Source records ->

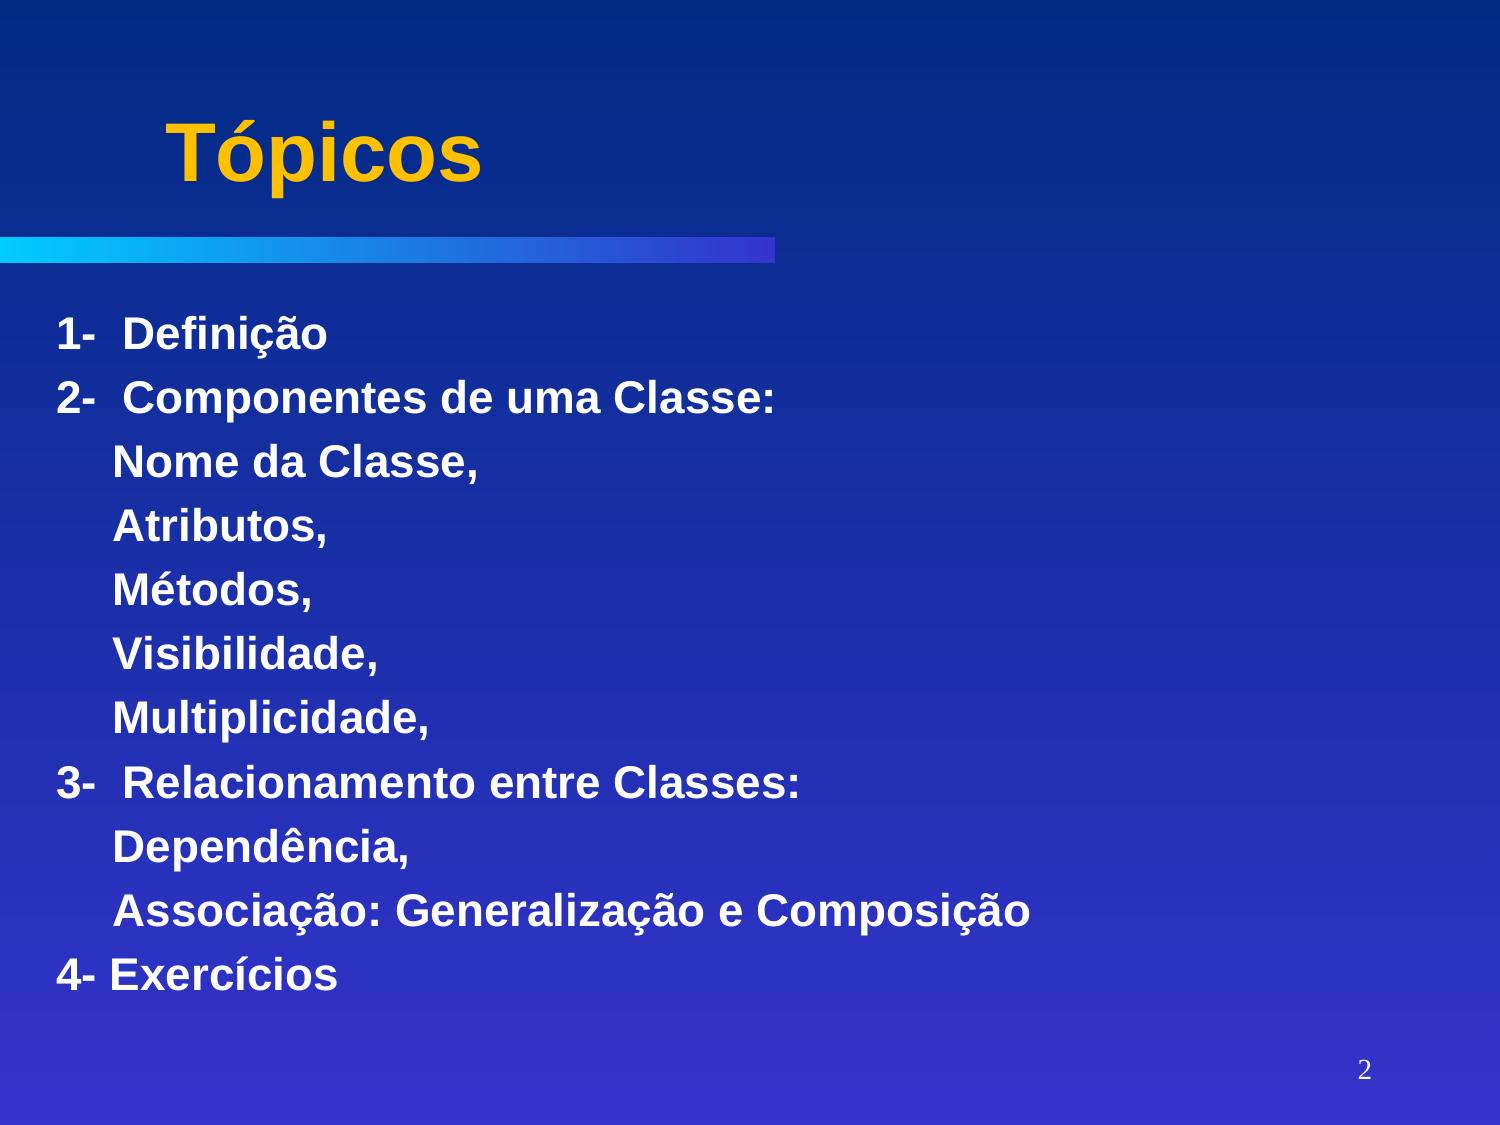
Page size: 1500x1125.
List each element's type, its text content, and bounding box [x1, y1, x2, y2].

list 1- Definição 2- Componentes de uma Classe: Nome da Classe, Atributos, Métodos, Visibilidade, Multiplicidade, 3- Relacionamento entre Classes: Dependência, Associação: Generalização e Composição 4- Exercícios [41, 231, 1454, 942]
title Tópicos [149, 54, 1426, 231]
slide_number 2 [1074, 1012, 1388, 1088]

Task requirements -> Without changing a word, transcribe all of the data and omit its images.

Answer for this exercise ->
Page size: 1500x1125.
List each element's type, its text content, and bounding box [x1, y1, x2, y2].

list 1- Definição 2- Componentes de uma Classe: Nome da Classe, Atributos, Métodos, Visibilidade, Multiplicidade, 3- Relacionamento entre Classes: Dependência, Associação: Generalização e Composição 4- Exercícios [41, 231, 1454, 942]
title Tópicos [149, 54, 1426, 231]
slide_number 2 [1074, 1012, 1388, 1088]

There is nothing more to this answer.